At the Orthopaedic Research Society Annual...
A patient-specific microtissue platform to compare biological properties in vitro with patient outcome for anterior cruciate ligament reconstruction
After anterior cruciate ligament (ACL) rupture, reconstructive surgery with a hamstring tendon autograft is often performed. Despite overall good results, ACL re-rupture occurs in up to 10% of the patient population, increasing to 30% of the cases for patients aged under 20 years. This can be related to tissue remodelling in the first months to years after surgery, which compromises the graft's mechanical strength. Resident graft fibroblasts secrete matrix metalloproteinases (MMPs), which break down the collagen I extracellular matrix. After necrosis of these fibroblasts, myofibroblasts repopulate the graft, and deposit more collagen III rather than collagen I. Eventually, the cellular and matrix properties converge towards those of the native ACL, but full restoration of the ACL properties is not achieved. It is unknown how inter-patient differences in tissue remodelling capacity contribute to ACL graft rupture risk. This research measured patient-specific tissue remodelling-related properties of human hamstring tendon-derived cells in an in vitro micro-tissue platform, in order to identify potential biological predictors for graft rupture.

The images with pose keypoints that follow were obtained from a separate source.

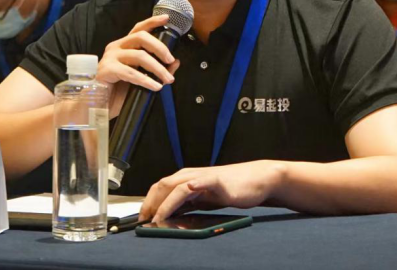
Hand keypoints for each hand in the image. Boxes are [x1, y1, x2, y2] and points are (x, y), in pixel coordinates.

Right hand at [97, 14, 179, 117]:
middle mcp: (116, 47)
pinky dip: (146, 80)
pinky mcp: (107, 70)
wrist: (96, 106)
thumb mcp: (140, 78)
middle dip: (160, 47)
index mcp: (123, 46)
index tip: (166, 19)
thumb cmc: (117, 91)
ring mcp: (110, 58)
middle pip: (141, 37)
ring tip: (167, 80)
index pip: (138, 29)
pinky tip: (155, 87)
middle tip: (170, 60)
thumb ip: (157, 70)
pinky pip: (131, 73)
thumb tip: (175, 62)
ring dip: (157, 68)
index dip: (152, 22)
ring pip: (139, 56)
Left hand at [139, 161, 284, 222]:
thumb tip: (170, 217)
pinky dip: (182, 194)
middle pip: (162, 186)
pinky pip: (193, 186)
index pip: (160, 188)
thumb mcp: (204, 200)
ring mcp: (201, 177)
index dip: (148, 202)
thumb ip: (188, 205)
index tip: (141, 218)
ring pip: (173, 186)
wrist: (255, 179)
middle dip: (150, 203)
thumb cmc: (230, 189)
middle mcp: (190, 175)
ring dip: (162, 203)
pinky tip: (177, 201)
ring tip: (155, 218)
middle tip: (143, 220)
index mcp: (186, 179)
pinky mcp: (213, 181)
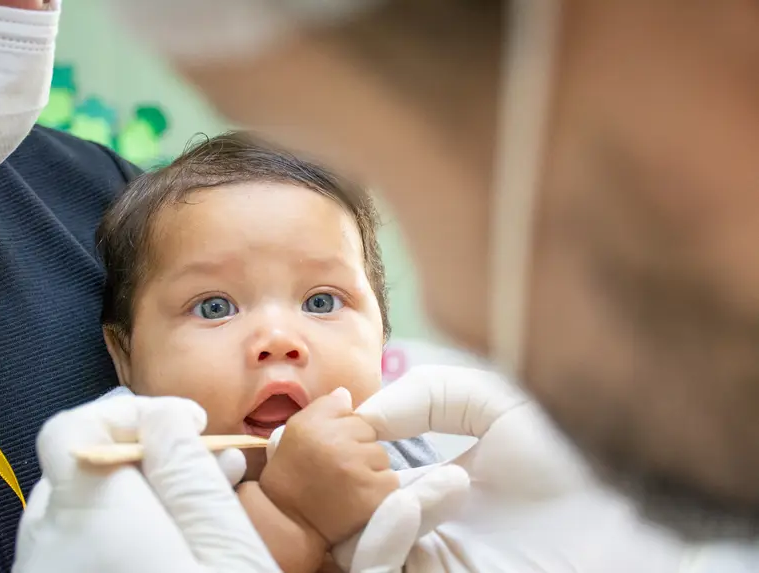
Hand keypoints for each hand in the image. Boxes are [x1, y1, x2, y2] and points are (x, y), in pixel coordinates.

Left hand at [13, 394, 279, 572]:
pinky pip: (80, 542)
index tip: (190, 426)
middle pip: (86, 462)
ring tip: (203, 505)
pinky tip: (174, 542)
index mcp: (90, 515)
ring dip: (141, 491)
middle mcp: (49, 541)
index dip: (137, 411)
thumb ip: (189, 470)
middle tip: (209, 465)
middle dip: (148, 452)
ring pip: (86, 504)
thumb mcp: (225, 545)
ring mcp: (46, 569)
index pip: (75, 426)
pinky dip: (124, 528)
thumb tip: (164, 415)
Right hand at [259, 387, 397, 544]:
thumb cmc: (291, 472)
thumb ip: (324, 407)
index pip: (357, 418)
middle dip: (361, 451)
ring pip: (382, 460)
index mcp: (319, 425)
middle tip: (340, 469)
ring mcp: (359, 472)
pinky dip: (380, 490)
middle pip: (372, 438)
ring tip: (349, 485)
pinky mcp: (374, 497)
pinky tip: (359, 498)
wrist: (287, 520)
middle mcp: (340, 445)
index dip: (348, 434)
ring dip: (372, 470)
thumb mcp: (298, 429)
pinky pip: (390, 482)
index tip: (333, 450)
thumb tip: (347, 393)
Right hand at [335, 366, 686, 572]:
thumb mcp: (491, 400)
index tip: (339, 417)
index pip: (353, 477)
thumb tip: (361, 415)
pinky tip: (428, 500)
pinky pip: (380, 570)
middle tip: (354, 445)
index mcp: (424, 487)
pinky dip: (386, 535)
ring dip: (376, 505)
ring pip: (353, 545)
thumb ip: (424, 393)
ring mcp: (427, 562)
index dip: (339, 448)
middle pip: (341, 512)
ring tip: (434, 477)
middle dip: (340, 476)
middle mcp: (419, 530)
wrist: (623, 503)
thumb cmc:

Human hamstring tendon-derived cells were obtained from remnant autograft tissue after ACL reconstructions. These cells were seeded in collagen I gels on a micro-tissue platform to assess inter-patient cellular differences in tissue remodelling capacity. Remodelling was induced by removing the outermost micro-posts, and micro-tissue compaction over time was assessed using transmitted light microscopy. Protein expression of tendon marker tenomodulin and myofibroblast marker α-smooth muscle actin (αSMA) were measured using Western blot. Expression and activity of remodelling marker MMP2 were determined using gelatin zymography.
Cells were obtained from 12 patients (aged 12–51 years). Patient-specific variations in micro-tissue compaction speed or magnitude were observed. Up to 50-fold differences in αSMA expression were found between patients, although these did not correlate with faster or stronger compaction. Surprisingly, tenomodulin was only detected in samples obtained from two patients. Total MMP2 expression varied between patients, but no large differences in active fractions were found. No correlation of patient age with any of the remodelling-related factors was detected.
Remodelling-related biological differences between patient tendon-derived cells could be assessed with the presented micro-tissue platform, and did not correlate with age. This demonstrates the need to compare this biological variation in vitro – especially cells with extreme properties – to clinical outcome. Sample size is currently increased, and patient outcome will be determined. Combined with results obtained from the in vitro platform, this could lead to a predictive tool to identify patients at risk for graft rupture.